PSNC Blog

Chief Executive’s blog: August 2021

Chief Executive’s blog: August 2021

 “We need to work out why there is such a disconnect between the position of community pharmacy and that of wider Government on funding”

By Chief Executive Simon Dukes

Contractors will by now have seen the arrangements for Year Three of the Community Pharmacy Contractual Framework (CPCF) Five-Year deal.  PSNC’s Committee Members voted to accept these by an overwhelming majority on your behalf back in July, but we have only been able to communicate the details out to you in the last week or so because of the behind-the scenes machinations of HM Government and their internal processes which prevented us from doing so earlier.  You will all have your own views on the Year Three deal, but let’s be clear: there are some good elements for all of the community pharmacy sector.

The protection of Transitional Payments will prove a lifeline as pharmacies battle with a declining income from dispensing while remunerated referrals from the NHS to the Community Pharmacist Consultation Service still struggle to materialise in meaningful numbers.  The streamlining of the Pharmacy Quality Scheme (PQS) will ensure that those monies, too, are accessible to the vast majority of contractors.  We also should not underestimate the benefits gained through PSNC’s efforts to make beneficial and pragmatic regulatory changes, as well as funding new services that our patients and the NHS really need (particularly hypertension case-finding, smoking cessation and the expansion of the New Medicine Service).

Over the past year we have secured financial arrangements which have enabled pharmacies to boost their income from outside the Global Sum as well: offering flu vaccinations; providing Test and Trace services as well as COVID-19 vaccinations; and delivering medicines to vulnerable people during waves of the pandemic.  We have of course also enabled the payment of COVID-19 costs beyond the artificial cap of £120m that HM Treasury wanted to impose on the sector.  Once NHSBSA have done their calculating, I hope in the coming weeks we will be able to say how vital that decision was for the sector’s post-pandemic survival.

__________

(PROBLEMS TO SOLVE)
1. In the Chief Executive's blog, take the part that opens with the words containing "Over the past" and closes with "sector’s post-pandemic survival.", and write it out again, swapping "vulnerable people" for "at-risk patients".
2. Answer these questions about the Chief Executive's blog.
(a) Who wrote the blog?
(b) In which month did PSNC's Committee Members vote to accept the Year Three arrangements?
(c) What cap on COVID-19 costs did HM Treasury want to impose on the sector?
3. Write what comes next in the Chief Executive's blog, picking up right after its final sentence.
None of the data is needed to complete these tasks.

(RECORD EXCERPTS)
__________

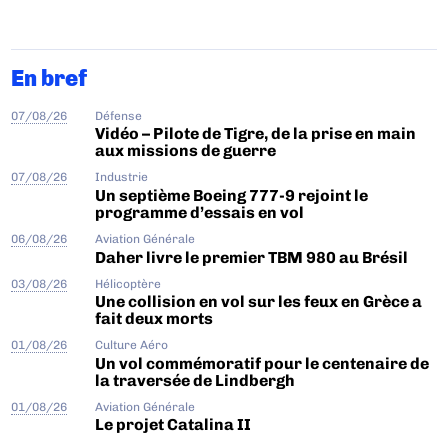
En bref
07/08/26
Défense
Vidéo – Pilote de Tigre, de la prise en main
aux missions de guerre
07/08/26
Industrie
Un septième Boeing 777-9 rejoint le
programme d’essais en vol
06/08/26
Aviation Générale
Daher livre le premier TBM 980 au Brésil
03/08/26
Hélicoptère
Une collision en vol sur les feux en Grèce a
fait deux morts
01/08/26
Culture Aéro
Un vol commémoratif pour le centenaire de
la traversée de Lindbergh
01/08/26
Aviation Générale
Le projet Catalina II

__________

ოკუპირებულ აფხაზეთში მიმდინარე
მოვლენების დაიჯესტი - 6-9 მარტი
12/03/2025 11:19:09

__________

(OUTPUTS FOR THE TASKS)
1.
Over the past year we have secured financial arrangements which have enabled pharmacies to boost their income from outside the Global Sum as well: offering flu vaccinations; providing Test and Trace services as well as COVID-19 vaccinations; and delivering medicines to at-risk patients during waves of the pandemic.  We have of course also enabled the payment of COVID-19 costs beyond the artificial cap of £120m that HM Treasury wanted to impose on the sector.  Once NHSBSA have done their calculating, I hope in the coming weeks we will be able to say how vital that decision was for the sector’s post-pandemic survival.

2.
(a) Chief Executive Simon Dukes
(b) July
(c) £120m

3.
But there is a key missing element to the Year Three deal: the lack of any uplift to core funding that we had all been fighting for.  Despite a cogent and compelling business case, HM Treasury flatly rejected our bid for more money for the sector. This doesn’t mean we give up.  Far from it.  It is being picked-up in the ongoing CPCF Annual Review process. But it does mean that we need to work out why there is such a disconnect between the position of community pharmacy (as expressed by PSNC and other pharmacy bodies) and that of wider Government.  We get lots of compliments from our paymasters, but not much else it seems.

It doesn’t help when GPs are feted with additional funding from the NHS to support PCN Clinical Directors and to help GPs reinforce connections with community pharmacy colleagues.  Especially when similar requests made by PSNC to fund community pharmacy PCN leads from outside the contract sum were dismissed.  In a world where GPs are in a strong position at a local and regional level (with guaranteed positions on ICS Boards for example), it is feels increasingly uncomfortable that community pharmacy is apparently being deliberately under-resourced and excluded from participating in a role it is uniquely placed to perform: contributing to all aspects of providing much-needed primary care to communities.

It is fantastic (and well overdue) that community pharmacy is playing an ever-greater role in the English healthcare system, but it genuinely worries me that the future of the role it can play and the speed with which the sector can transform in order to do so, is being held back by a lack of capacity interconnected with a lack of funding.  As I look ahead, with significant growth of volumes of services expected, coupled with further inflation on costs, our capacity/funding squeeze will have consequences: significant closures are inevitable and thousands more pharmacies will be under greater pressure just to survive.  This will of course impact the patients that use their local pharmacies let alone the health of the contractors and their employees that are working flat-out to serve them.

As negotiations begin in the autumn on Year Four of this CPCF, we will of course want to explore with NHS and DHSC colleagues what more community pharmacy can do on behalf of patients and the NHS.  But without an increase to the core funding available to us, I struggle to see what more we can possibly do.